[Given information — start]

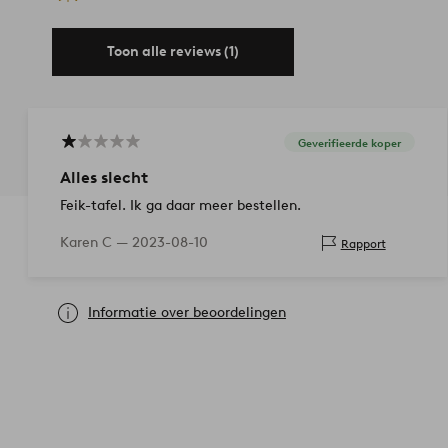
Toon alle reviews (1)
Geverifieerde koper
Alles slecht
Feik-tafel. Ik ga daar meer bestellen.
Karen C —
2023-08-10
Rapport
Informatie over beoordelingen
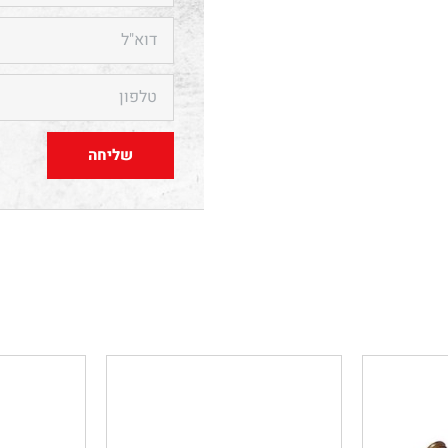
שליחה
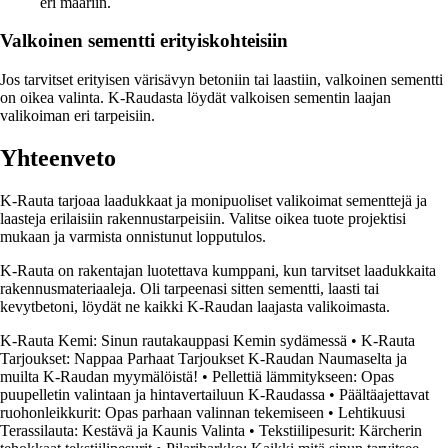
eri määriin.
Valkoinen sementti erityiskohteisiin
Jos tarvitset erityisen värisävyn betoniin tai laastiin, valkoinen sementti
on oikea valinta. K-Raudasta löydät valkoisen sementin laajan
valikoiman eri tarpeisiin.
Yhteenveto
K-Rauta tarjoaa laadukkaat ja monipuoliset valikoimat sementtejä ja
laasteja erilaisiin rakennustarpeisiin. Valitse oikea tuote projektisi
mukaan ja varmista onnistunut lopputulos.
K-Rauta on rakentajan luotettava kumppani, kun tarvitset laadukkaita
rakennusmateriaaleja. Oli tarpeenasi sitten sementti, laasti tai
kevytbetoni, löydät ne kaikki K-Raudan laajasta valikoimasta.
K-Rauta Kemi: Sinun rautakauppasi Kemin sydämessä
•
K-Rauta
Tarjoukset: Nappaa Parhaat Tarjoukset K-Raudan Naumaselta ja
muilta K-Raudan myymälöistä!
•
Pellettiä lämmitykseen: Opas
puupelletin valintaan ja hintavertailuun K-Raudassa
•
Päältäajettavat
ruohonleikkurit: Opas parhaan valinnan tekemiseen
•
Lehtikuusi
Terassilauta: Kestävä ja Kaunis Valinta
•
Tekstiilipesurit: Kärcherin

[Given information — finish]

• Task: Write out these rows again without the pictures, substituting "Ohje" for each "Opas" and leaving everything else as it is.

• Answer:
Toon alle reviews (1)
Geverifieerde koper
Alles slecht
Feik-tafel. Ik ga daar meer bestellen.
Karen C —
2023-08-10
Rapport
Informatie over beoordelingen
שליחה
eri määriin.
Valkoinen sementti erityiskohteisiin
Jos tarvitset erityisen värisävyn betoniin tai laastiin, valkoinen sementti
on oikea valinta. K-Raudasta löydät valkoisen sementin laajan
valikoiman eri tarpeisiin.
Yhteenveto
K-Rauta tarjoaa laadukkaat ja monipuoliset valikoimat sementtejä ja
laasteja erilaisiin rakennustarpeisiin. Valitse oikea tuote projektisi
mukaan ja varmista onnistunut lopputulos.
K-Rauta on rakentajan luotettava kumppani, kun tarvitset laadukkaita
rakennusmateriaaleja. Oli tarpeenasi sitten sementti, laasti tai
kevytbetoni, löydät ne kaikki K-Raudan laajasta valikoimasta.
K-Rauta Kemi: Sinun rautakauppasi Kemin sydämessä
•
K-Rauta
Tarjoukset: Nappaa Parhaat Tarjoukset K-Raudan Naumaselta ja
muilta K-Raudan myymälöistä!
•
Pellettiä lämmitykseen: Ohje
puupelletin valintaan ja hintavertailuun K-Raudassa
•
Päältäajettavat
ruohonleikkurit: Ohje parhaan valinnan tekemiseen
•
Lehtikuusi
Terassilauta: Kestävä ja Kaunis Valinta
•
Tekstiilipesurit: Kärcherin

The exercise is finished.